Manzo is a real life Rocky. You just can’t knock this guy down for long.


Manzo lives on Boston’s North Shore and opted to work, not in Los Angeles or New York City, but in the New England area so he could go home and see his wife and kids once in a while. This decision meant that Manzo could never fully turn himself over to his career. You must practice total immersion in the movie business and you must be very good at what you do.


Most of the continuous work is in Los Angeles and New York City. The work is far more seasonal in New England, due to the winters. Fall is when filming and the foliage in New England peak. Without the continuity, Manzo fell off the radar for months at a time. So almost seasonally, he had to re-invent himself. He tried acting in school, but then moved on to soundman, producer, equipment supplier, boom operator, carpenter, floor sweeper, layer of cables and more. He was always a freelancer and always vulnerable. He writes that his movie career had four major iterations. Despite the ups and downs, he worked on many of the big movies made in New England including “The Town” and “The Fighter” and “The Perfect Storm.” Sometimes he only had a few days’ work. On other movies, like “Surrogates,” he managed to stay with it through the final wrap.


According to Manzo, if you are “above the line” — director, actor or screenwriter (and possibly producer) — you can be nutty and volatile and demanding. But not so below the line. The rest of the crew had better be good and patient and of superhuman strength. Workdays start at 12 hours and go up from there. I learned all this from Manzo. Now, when I encounter a location shot in Rockport or Manhattan, as I often do, I will have a much better idea what’s going on. Often, nothing.


Just as they say, movie making is incredibly boring. Manzo, adept at entertaining himself and others, was well equipped for the work. I learned, also, that a quick glance at the food table reveals scads of info about the budget, the compassion of the director, and the eventual quality of the movie. Some movie projects even come with their own barista.


Manzo’s life would make a good comedy, I’m somewhat sorry to say. He has enormous ups and downs, but for the most part, this earnest, hard-working, driven man with boatloads of ideas has the happy face going all the time. His movie or TV series (though he’s not a fan of cable TV) would be a merger of “Entourage” and “Curb Your Enthusiasm.” Tempers flare and power struggles erupt. Manzo, like others below the line, are vulnerable to the resulting flak. Yes, I think the next screenplay Manzo should write is a parody of his own experiences with the likes of Bruce Willis and Kevin James, two men with outsized egos and behaviors to match.

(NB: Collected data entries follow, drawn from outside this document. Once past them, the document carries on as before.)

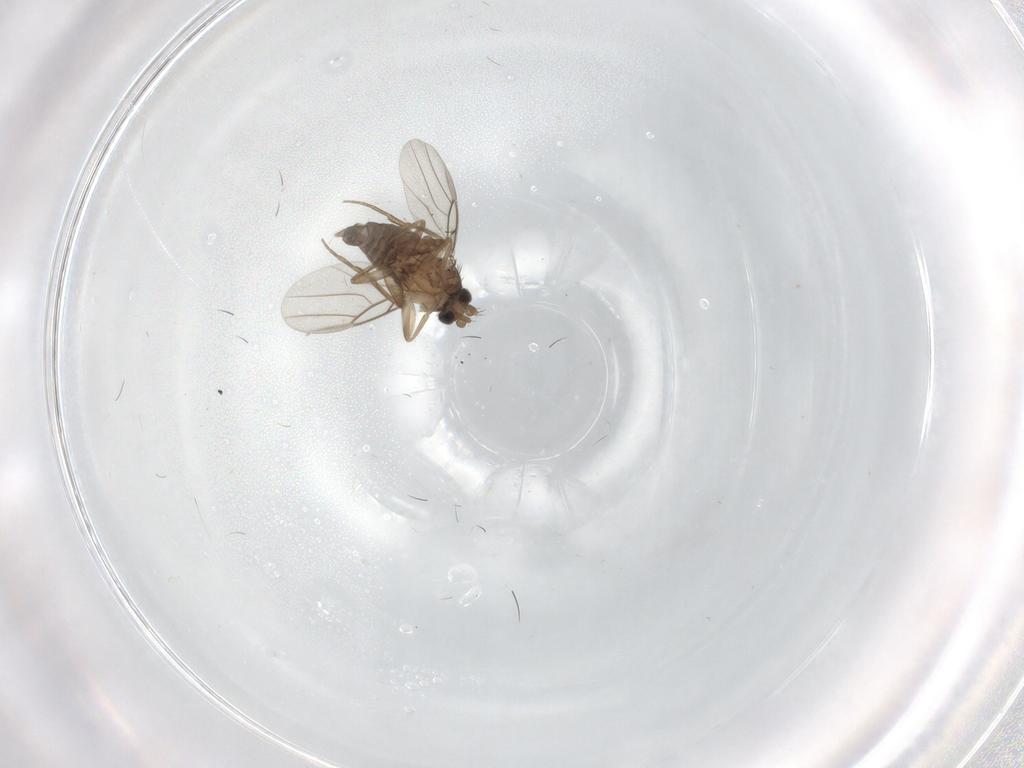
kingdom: Animalia
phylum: Arthropoda
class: Insecta
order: Diptera
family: Phoridae
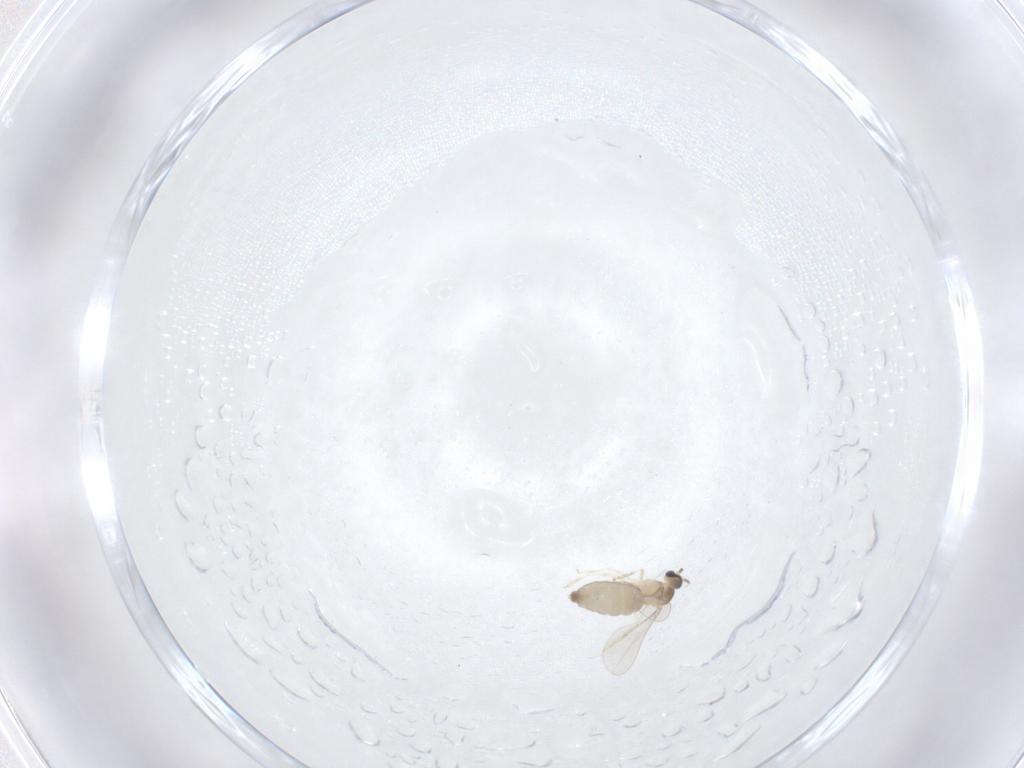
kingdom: Animalia
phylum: Arthropoda
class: Insecta
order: Diptera
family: Cecidomyiidae
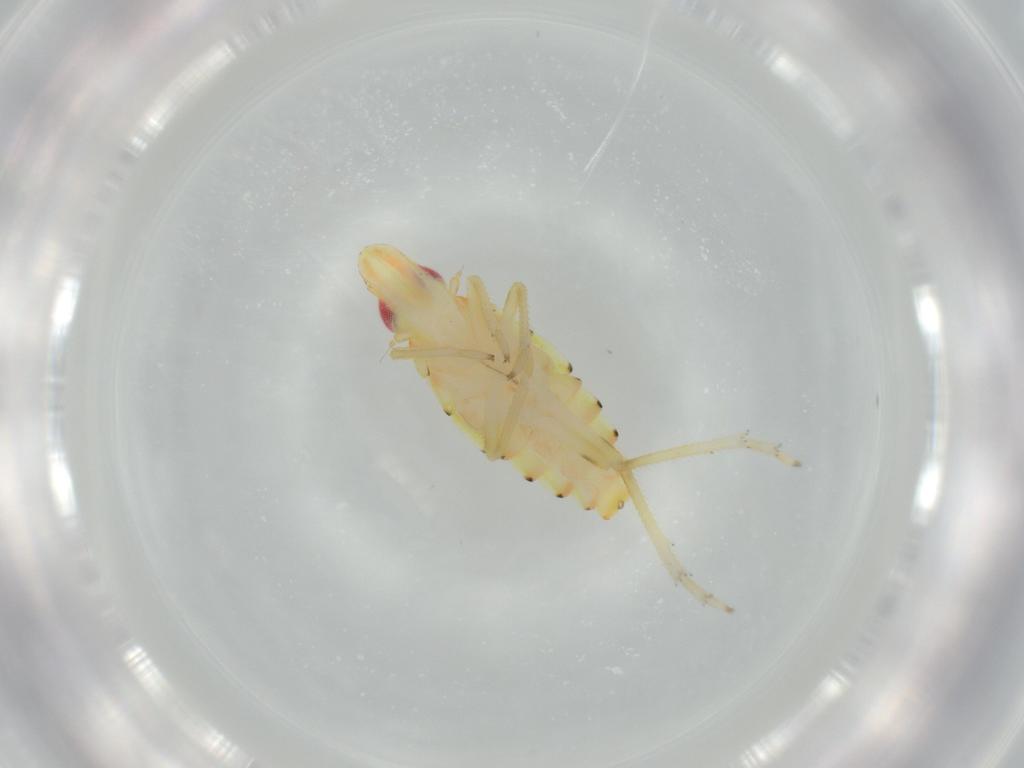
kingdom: Animalia
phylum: Arthropoda
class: Insecta
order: Hemiptera
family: Tropiduchidae
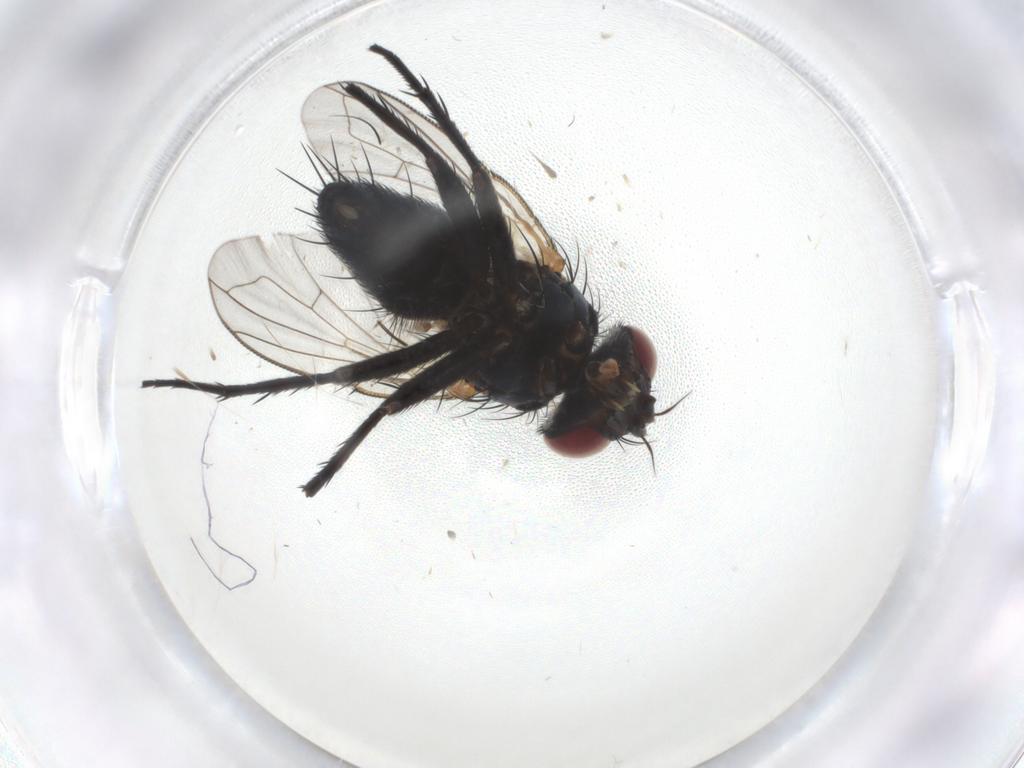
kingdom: Animalia
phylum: Arthropoda
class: Insecta
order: Diptera
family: Tachinidae
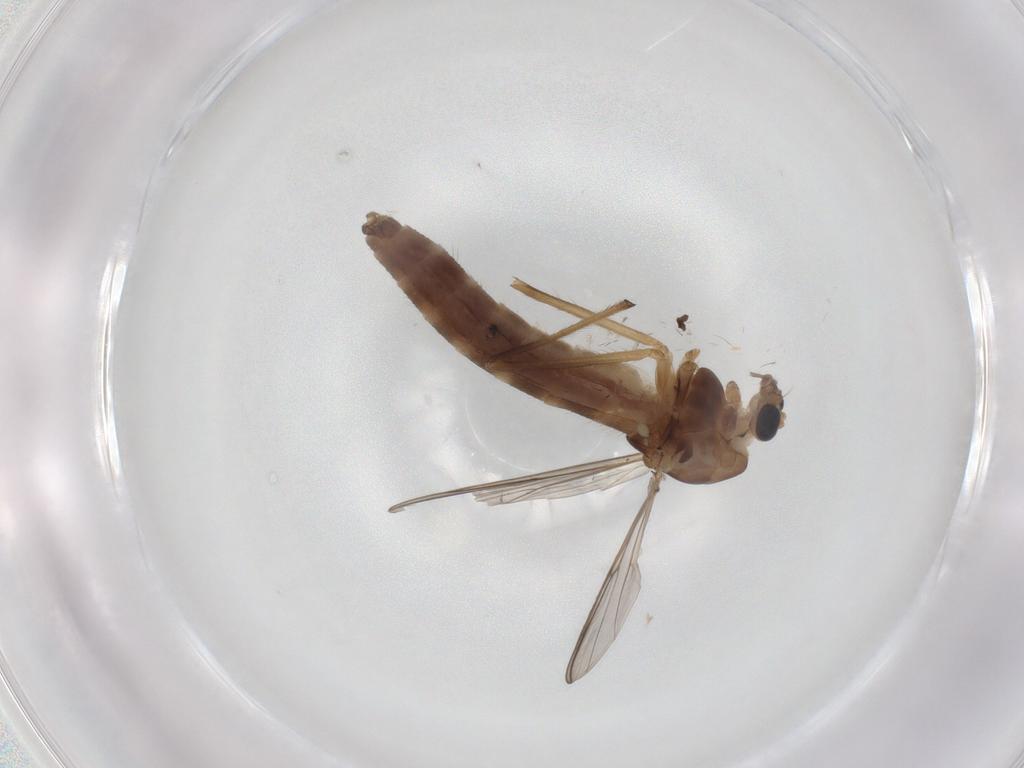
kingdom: Animalia
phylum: Arthropoda
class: Insecta
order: Diptera
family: Chironomidae
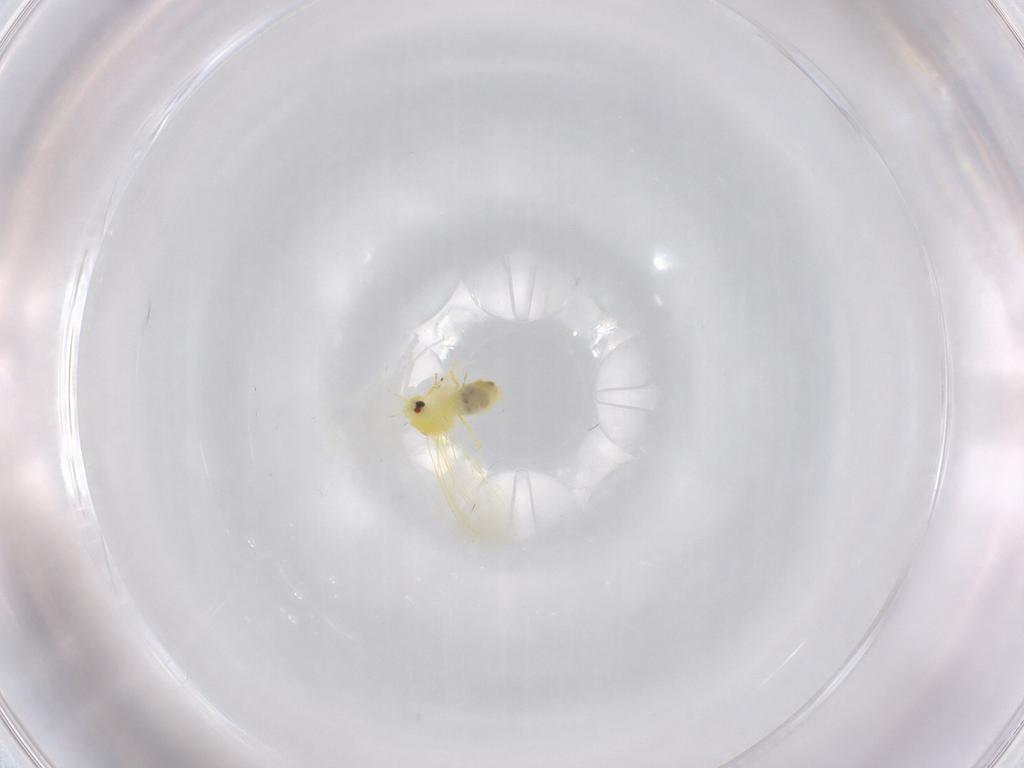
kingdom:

Manzo’s book is, overall, well done. It’s self-published and it’s different from a lot of memoirs you’re likely to pick up and read. He uses a low-grade sarcasm as his form of humor, which, over time, wears on the reader. Also, he rewords clichés, adding his own spin. He often puts his own story in the context of a movie scene. And his word choice isn’t always accurate. All that aside, there’s a refreshing honesty in this book and the man comes through loud and clear. This kind of honesty, which includes a man’s psychological and emotional grappling with passion and career, is very much an all-American story of entrepreneurial drive.